L’incubo di ogni possessore di auto elettrica è scoprire che dopo un uso intensivo e prolungato, come ci ricorda il contachilometri già a sei cifre, la capacità della batteria non sia più quella delle origini. Anzi, molto spesso con un bel po’ di strada e di anni sulle spalle, la batteria tende ad arrendersi generando non pochi grattacapi. Non a caso, la voce batteria è una delle prime cause che frena l’acquisto di una BEV di seconda mano. Eppure, la storia di David Blenke e della sua Ford Mustang Mach-E da 508.000 km è come un balsamo per tutti coloro che hanno paura e scarsa fiducia nella longevità dei veicoli alla spina. Certo, il suo è un esempio molto personale ed è solo una goccia nell’oceano, ma merita attenzione.

Un dato che sorprende gli analisti

La vettura di Blenke, acquistata nel giugno del 2022, è stata sfruttata al pari di un mulo da soma, impiegata per un servizio di trasporto privato nella zona di Santa Cruz, in California, dando asilo nel suo abitacolo a oltre 7.000 passeggeri. In circa due anni, più o meno, il contachilometri ha raggiunto delle cifre ragguardevoli: dopo aver scavallato i 400.000 lo scorso anno, l’auto ha recentemente toccato l’incredibile soglia di 508.552 chilometri.

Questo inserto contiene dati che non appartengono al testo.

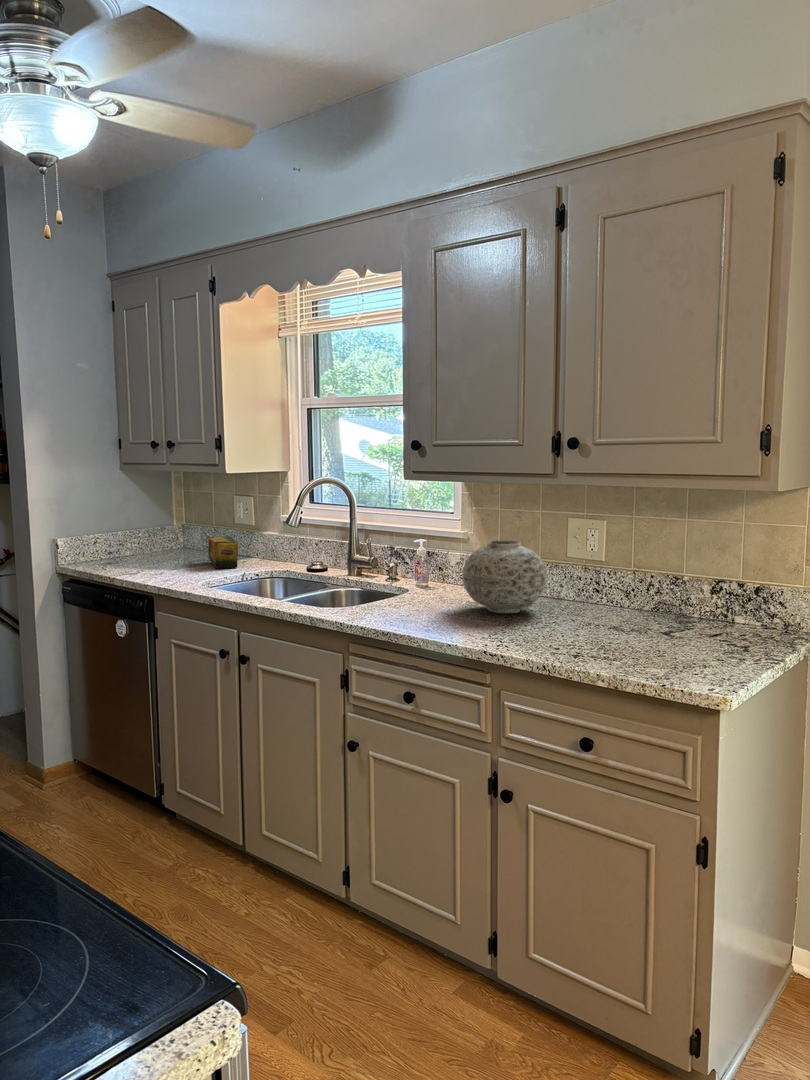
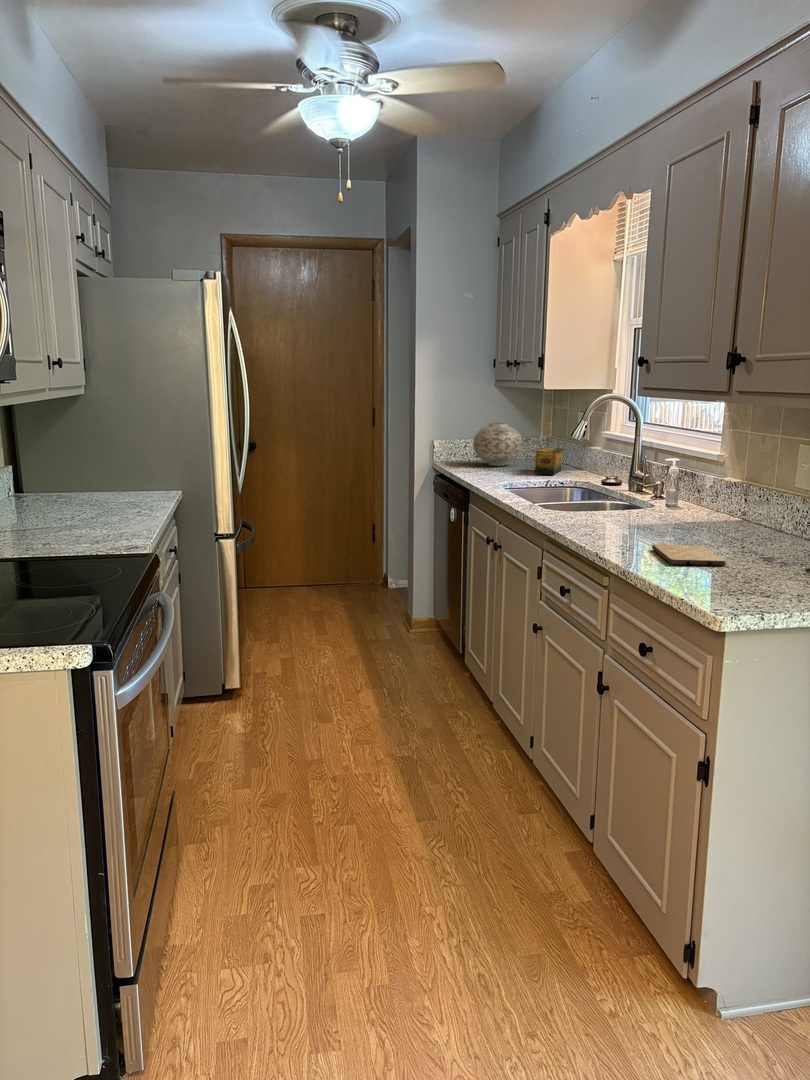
vase: present [462,540,546,613] -> present [473,423,523,466]
cutting board: none [515,625,604,649] -> present [652,544,726,566]

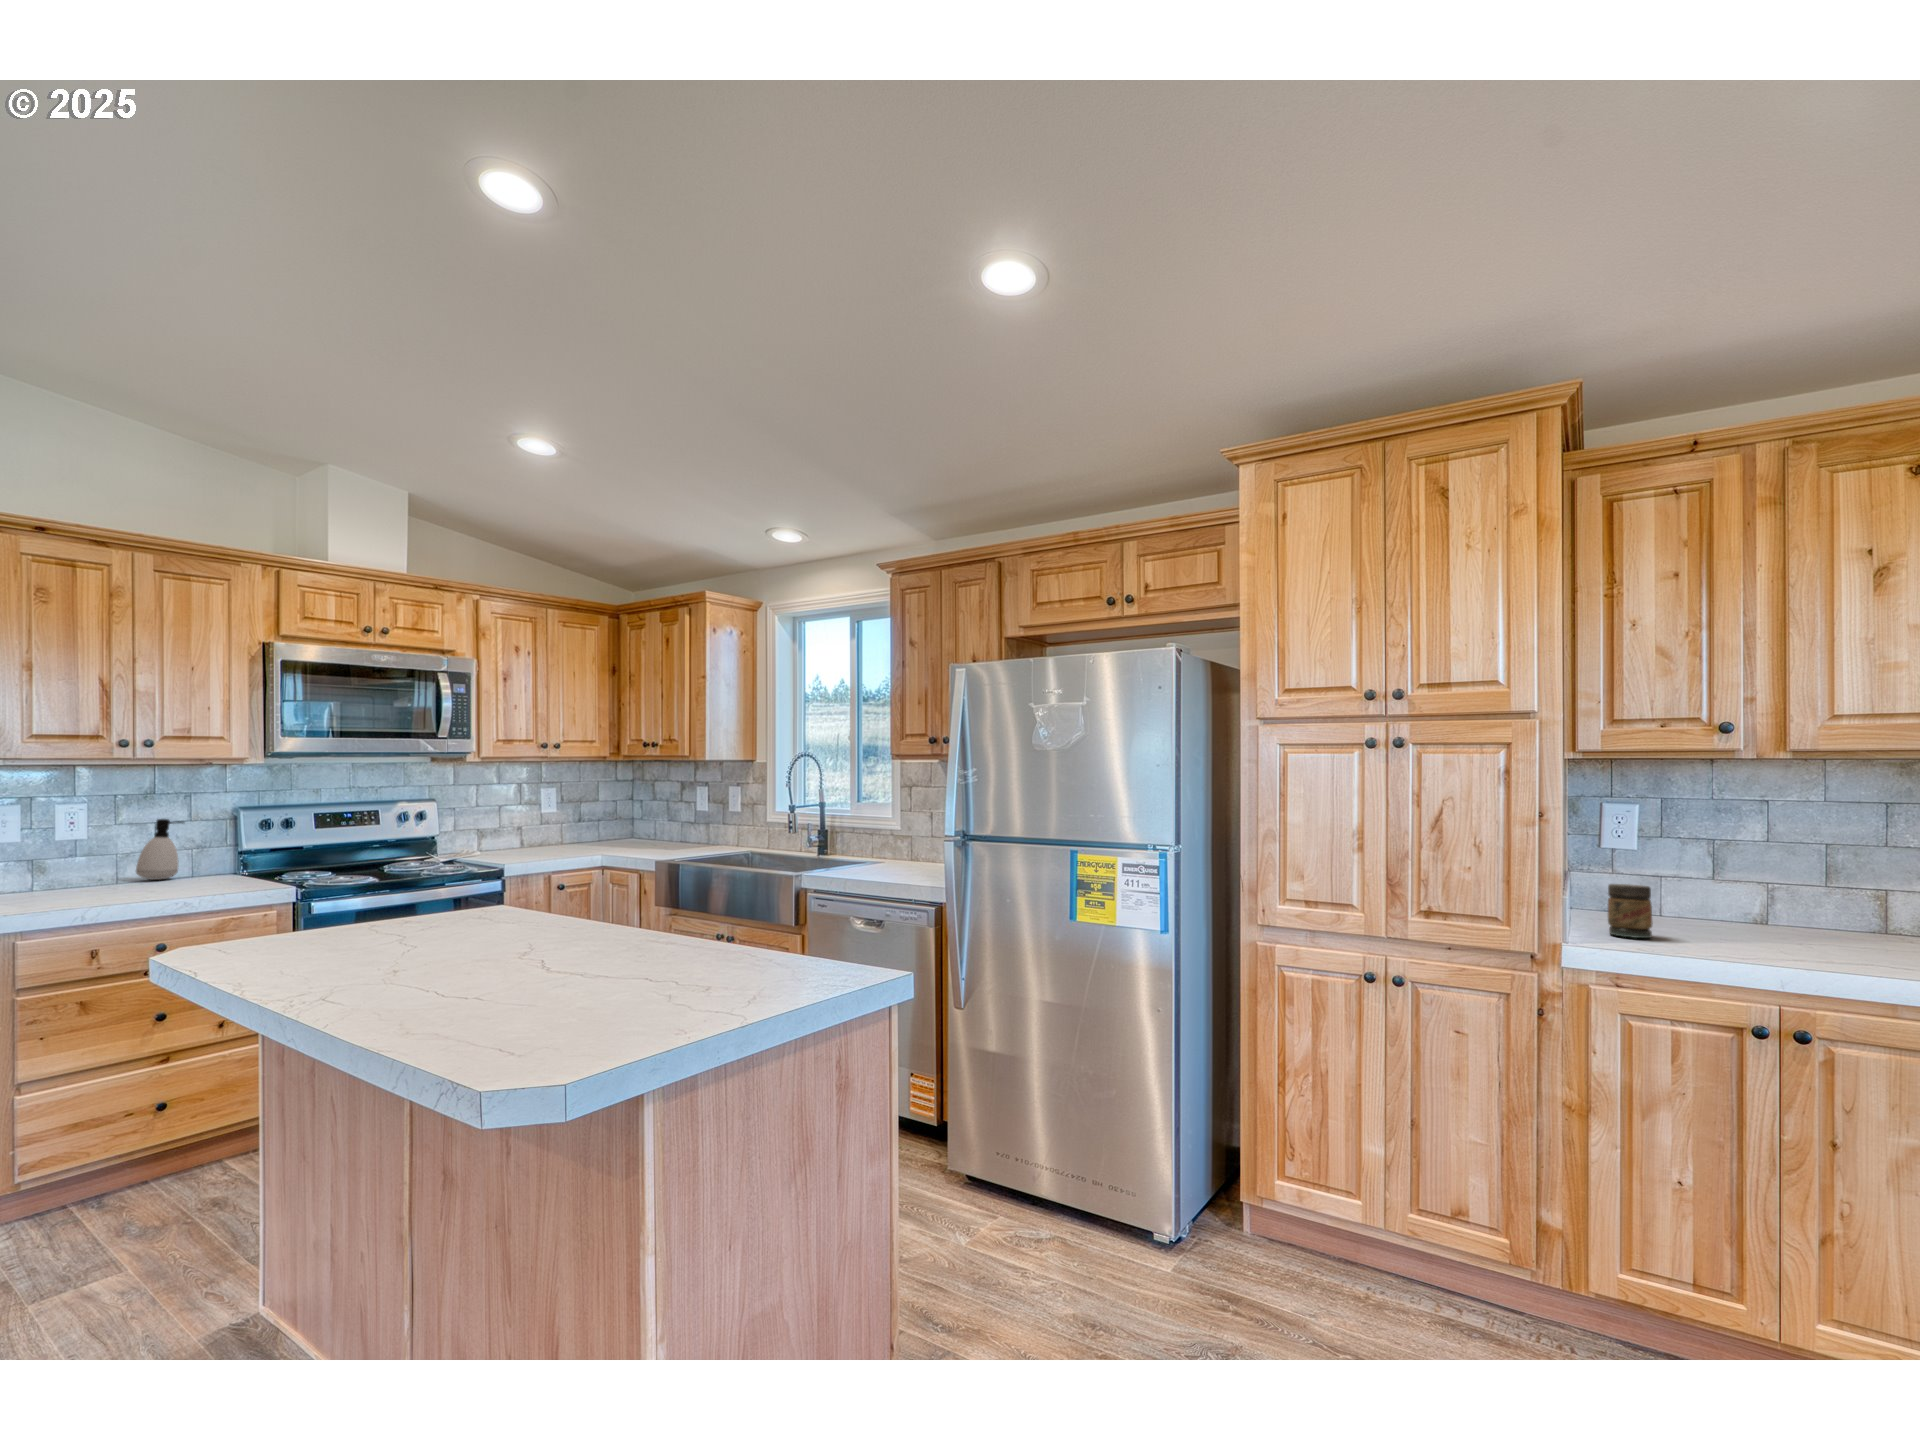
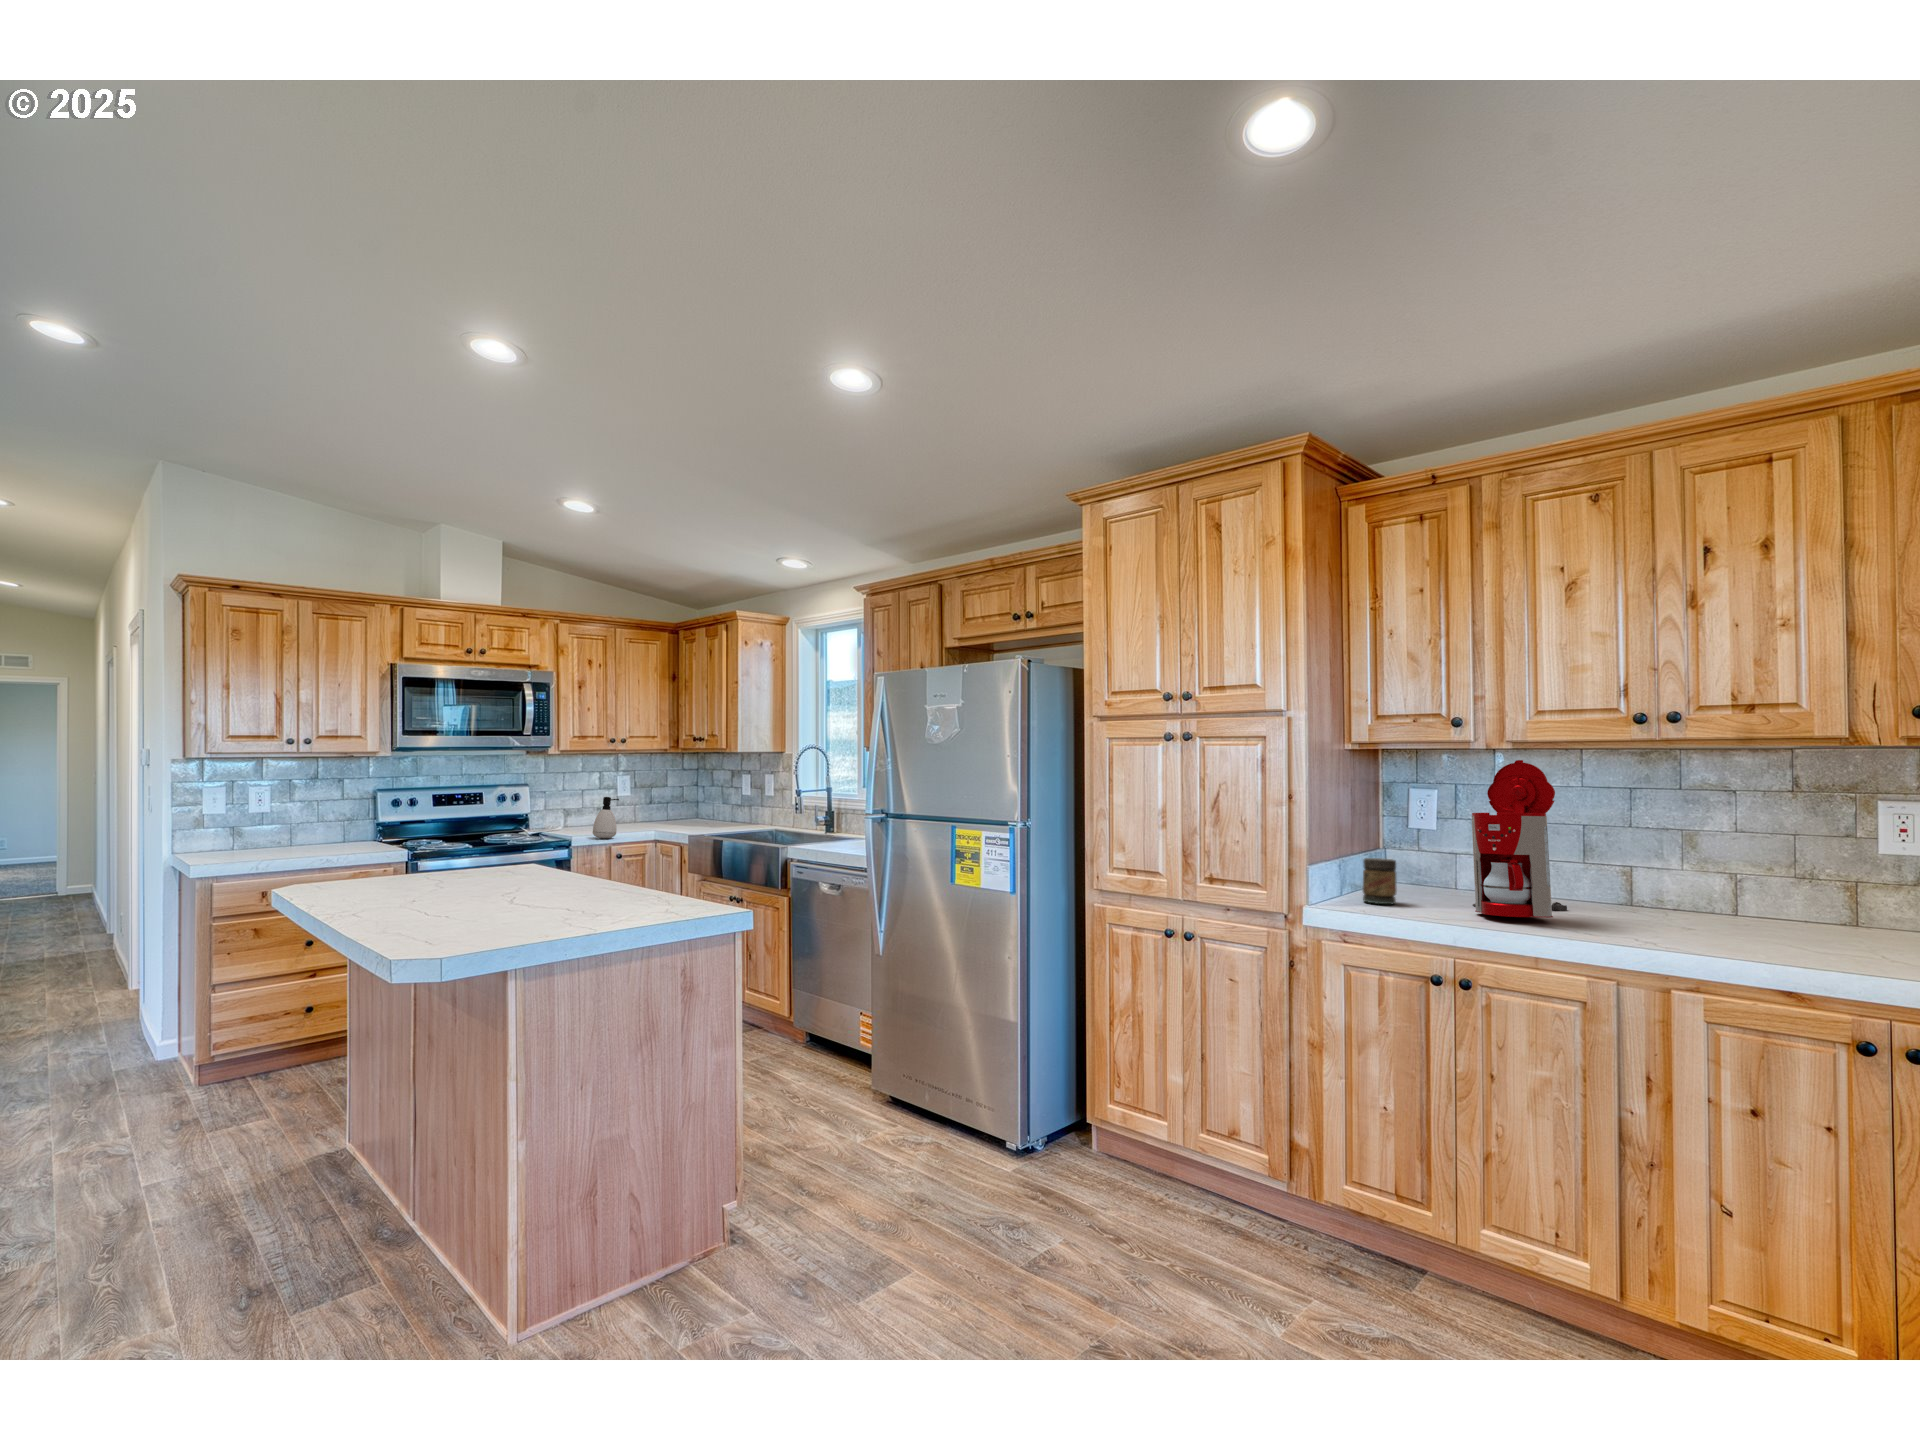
coffee maker: none [1727,771,1872,953] -> present [1472,760,1567,918]
soap dispenser: present [136,819,182,880] -> present [593,797,619,839]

Ciò che rende questo un risultato straordinario sono i dati relativi allo stato di salute del veicolo. Generalmente, studi di settore come quelli condotti da Recurrent indicano che le batterie tendono a degradarsi in modo intensivo dopo i 400.000 chilometri, manifestando una capacità residua intorno all’80%. La Mustang Mach-E di Blenke, invece, ha sorpreso analisti ed esperti: nonostante l’enorme distanza percorsa, la batteria conserva ancora il 92% della sua capacità iniziale, con un degrado di appena l’8%. Tradotto in autonomia, se l’auto da nuova garantiva circa 520 chilometri, adesso David riesce ancora a percorrerne 482 in situazioni di guida reale.

Cosa ha permesso di salvaguardare la capacità

Dunque, ma come è stato possibile ottenere questo stato di conservazione della batteria? La risposta è da trovare nelle rigorose abitudini di ricarica del proprietario. Blenke alimenta la batteria ogni notte fino al 90% ed evita sistematicamente che l’energia disponibile scenda sotto il 20%. La maggior parte dei rifornimenti avviene presso il proprio domicilio con una stazione di Livello 2, ricorrendo alla rete pubblica Electrify America solo durante i viaggi più lunghi.

Non meno sorprendente è il bilancio della manutenzione meccanica. In oltre mezzo milione di chilometri, la Mustang Mach-E non ha mai richiesto riparazioni straordinarie. David ha sostituito sei set di pneumatici (con una durata media di 85.000 km per treno), cambiato i filtri dell’abitacolo sette volte ed effettuato puntualmente le revisioni di routine ogni 16.000 chilometri. Il dato più incredibile riguarda l’impianto frenante: la vettura utilizza ancora i freni originali di fabbrica, un risultato reso possibile dall’efficacia della frenata rigenerativa che riduce drasticamente l’usura di dischi e pastiglie.

Oggi, David Blenke si dice entusiasta del suo acquisto e non ha intenzione di fermarsi: il suo prossimo obiettivo è dimostrare che una moderna auto elettrica può tranquillamente raggiungere il milione di chilometri. La sua esperienza conferma che, con una gestione attenta dell’energia nonché una manutenzione rigorosa e tempestiva, l’auto alla spina invecchia meno del previsto.